Конечно, в такие минуты хорошо бы, если б подоспело спасение. Особенно хорошо оно для молодых, еще не живших. Оно-таки подоспело.
Вечером ей позвонила одногруппница и сказала:
– Даже и не думай отказываться.
– Да от чего?
– Нет, скажи сначала, что не будешь отказываться, тогда мы тебе скажем, от чего.
А мама моя, если правду сказать, как раз закончила биотехникум и ей светило три дороги: ландшафтный дизайн по трассам города, агропром – растить кабачки для жителей города или Его Величество Кладбище – сажать цветы усопшим. Ни одна из этих дорог ее не устраивала. У нее была смутная надежда на четвертую, поэтому она нервничала и не хотела играть в прятки.
– Скажи сразу, что задумали, а так я не играю.
– Ну ладно, ладно. Чего обижаешься? Скажем. Телевизионщики приглашает нас на вечеринку.
– Ну уж нет, – пальнула мама. – Неизвестные. Чего ради?
– Ну, нам не хватает девушек, чтобы достойно выглядеть. Нас всего две, а нужно хотя бы три.
– Ну, я не знаю, вы как всегда.
– А чего знать? Мы за тобой заедем. У них тачка есть.
Настя поехала. Знала, что будет плохо, но поехала. А было – отвратительно. Недалекие, тупые, гогочут. И совершенно бесцветные. Один, правда, чего-то хотел выказюлить, на гитаре сыграть. Но она-то ходила в музыкалку и знает, что к чему. А если честно сказать, то с одним перекурили с расстройства (мама курила тогда), да и разошлись. А тут незадача – через неделю Новый год. И этот, с которым перекурили, – звонит. И тоже бессодержательно. Правда, сказал:
– Если не хочешь приезжать, давай просто встретимся, перекурим.
Ну, перекурить – всегда хорошо. Даже посмеялись.
– А я сейчас, – сказал он при встрече, – из дома ушел.
– А что? – насторожилась она.
– Да нет, не думай, переночевать у меня есть где. У меня на Шаболовке каптерка. Я там ночую. Я просто женщин не понимаю. Она сказала, что любит и хочет со мной жить. Я говорю – давай. А ей надо учиться в юринституте. А у нее родился ребенок. Она на занятиях, а я сидел, не возражал. Отсидел. Когда она закончила и открыла свой юрофис, к ней пришел мэн с Кавказа и сказал:
– Сделай мне то-то и то-то… А за это я свожу тебя в Париж. Бесплатно.
В юридических делах я не разбираюсь, но в Париж он ее свозил.
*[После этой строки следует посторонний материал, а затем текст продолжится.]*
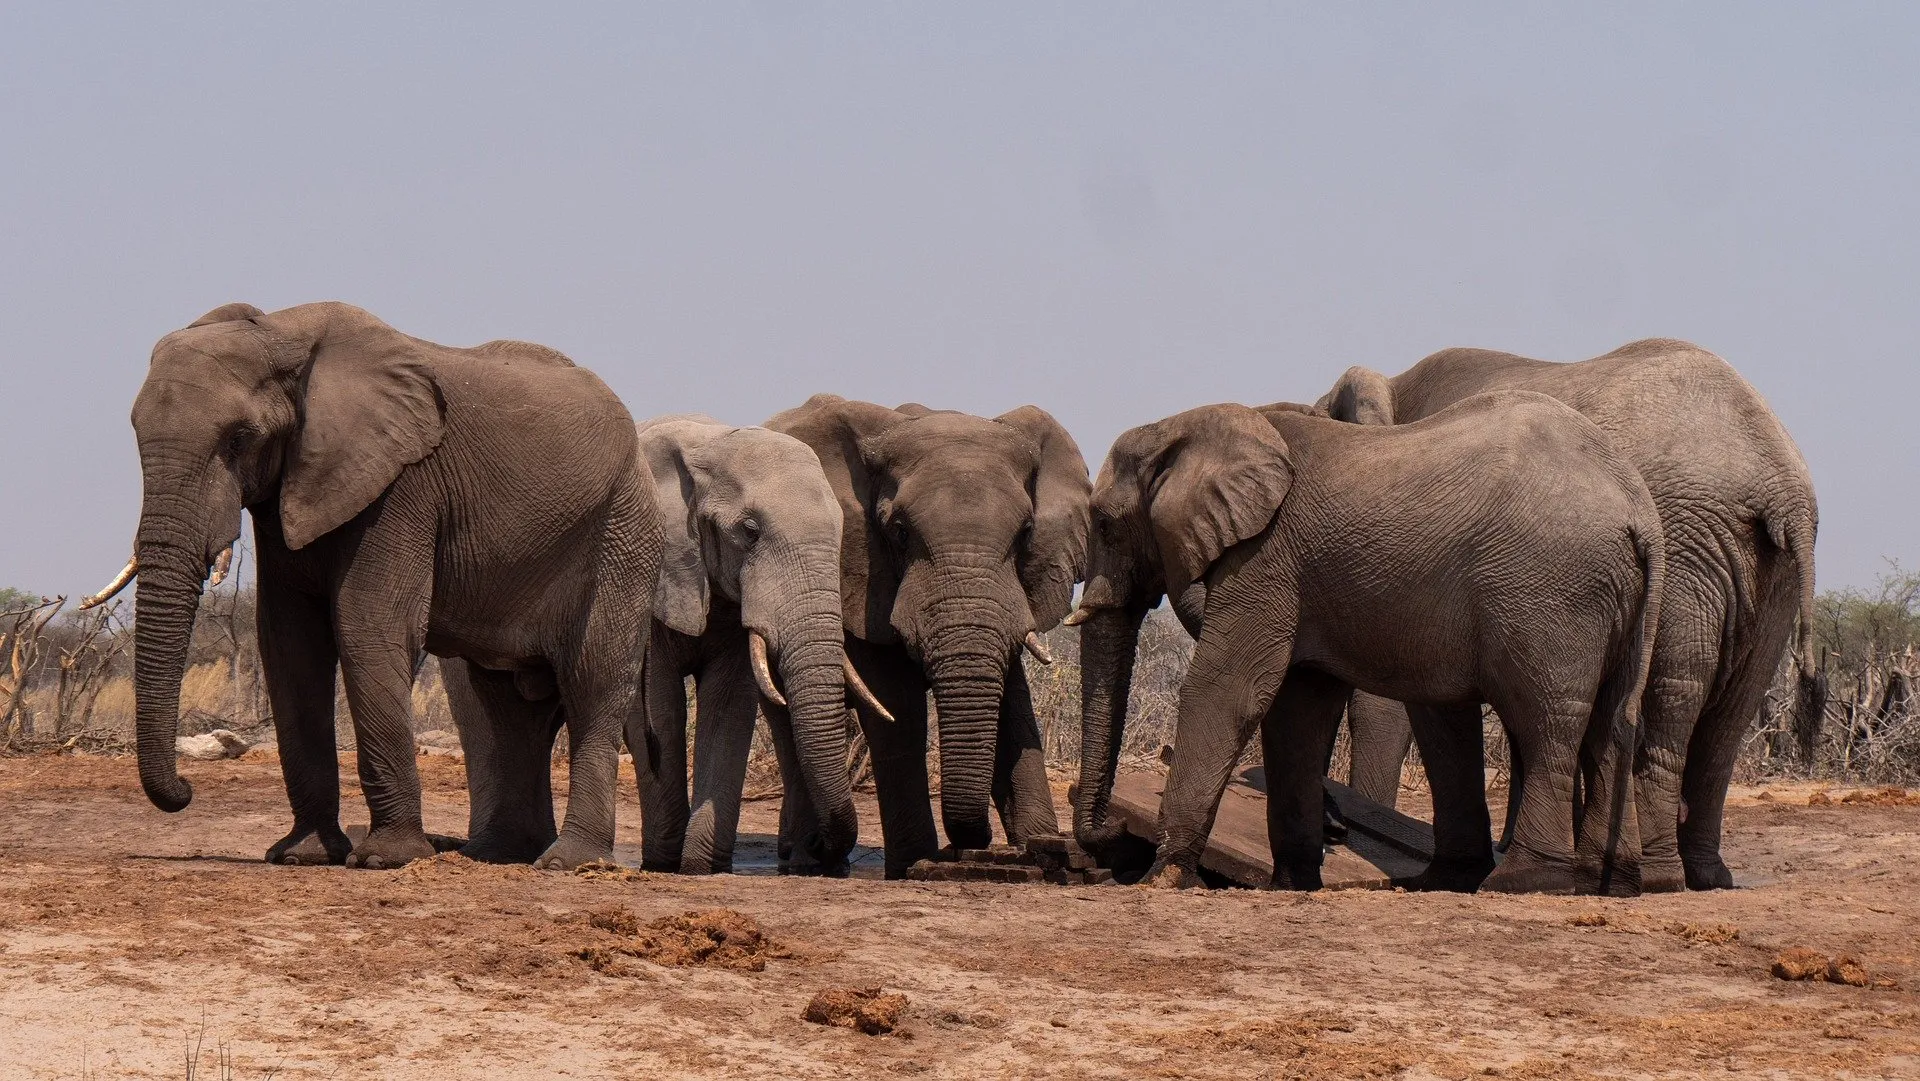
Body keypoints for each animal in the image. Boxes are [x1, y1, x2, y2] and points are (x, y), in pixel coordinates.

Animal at [101, 303, 664, 871]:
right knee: (509, 707)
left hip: (623, 533)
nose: (187, 789)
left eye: (239, 438)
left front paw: (385, 859)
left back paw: (569, 862)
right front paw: (302, 856)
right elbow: (289, 645)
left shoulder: (402, 487)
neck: (285, 334)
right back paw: (499, 855)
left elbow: (368, 627)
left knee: (591, 682)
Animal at [768, 395, 1098, 879]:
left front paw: (1041, 849)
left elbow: (1013, 704)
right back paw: (804, 857)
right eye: (900, 532)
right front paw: (914, 863)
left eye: (1025, 533)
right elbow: (896, 704)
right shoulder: (864, 576)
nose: (973, 843)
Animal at [1067, 397, 1666, 898]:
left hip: (1552, 594)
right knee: (1610, 724)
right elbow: (1298, 711)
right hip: (1612, 598)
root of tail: (1639, 510)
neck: (1188, 426)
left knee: (1547, 723)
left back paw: (1522, 882)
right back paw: (1605, 884)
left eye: (1106, 524)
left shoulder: (1265, 559)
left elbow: (1229, 689)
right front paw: (1293, 884)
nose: (1113, 828)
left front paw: (1163, 878)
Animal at [1320, 341, 1812, 890]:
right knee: (1729, 714)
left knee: (1671, 693)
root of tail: (1782, 484)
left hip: (1688, 545)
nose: (1338, 829)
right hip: (1767, 573)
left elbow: (1399, 699)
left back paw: (1657, 875)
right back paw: (1703, 876)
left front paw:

И она как бы забыла дорогу ко мне. Ну, я, как серьезный человек, понявший, что она домогается его, оставил все свои претензии. Молча. А он, видимо, кинул ее, приобретя эту бумажку через нее. А она, видимо, захотела за него замуж. А он вроде как посчитал, что Париж стоит обедни, и они в расчете. Я захожу к ней забрать вещи, а она мне вдруг и говорит:
– А куда ты пошел? Тебя никто не гнал. Твое место свободно.
Я говорю:
– Может быть, с твоей колокольни это как-то по-другому, но с моей – это банальная измена. Я ее не принимаю и отношения с тобой расторгаю. А ребенка признаю и буду брать. И прощай на этом. С супружеством у нас закончено.
«Ладно, – подумала моя мама, – любовью не удалось жить. Видно, придется жить состраданием собрату по несчастию».
И мама привела его к себе, благо альков, ей принадлежащий в большой комнате, уже был отвоеван у родителей в счет рок-музыканта, подлеца. Не пропадать же добру.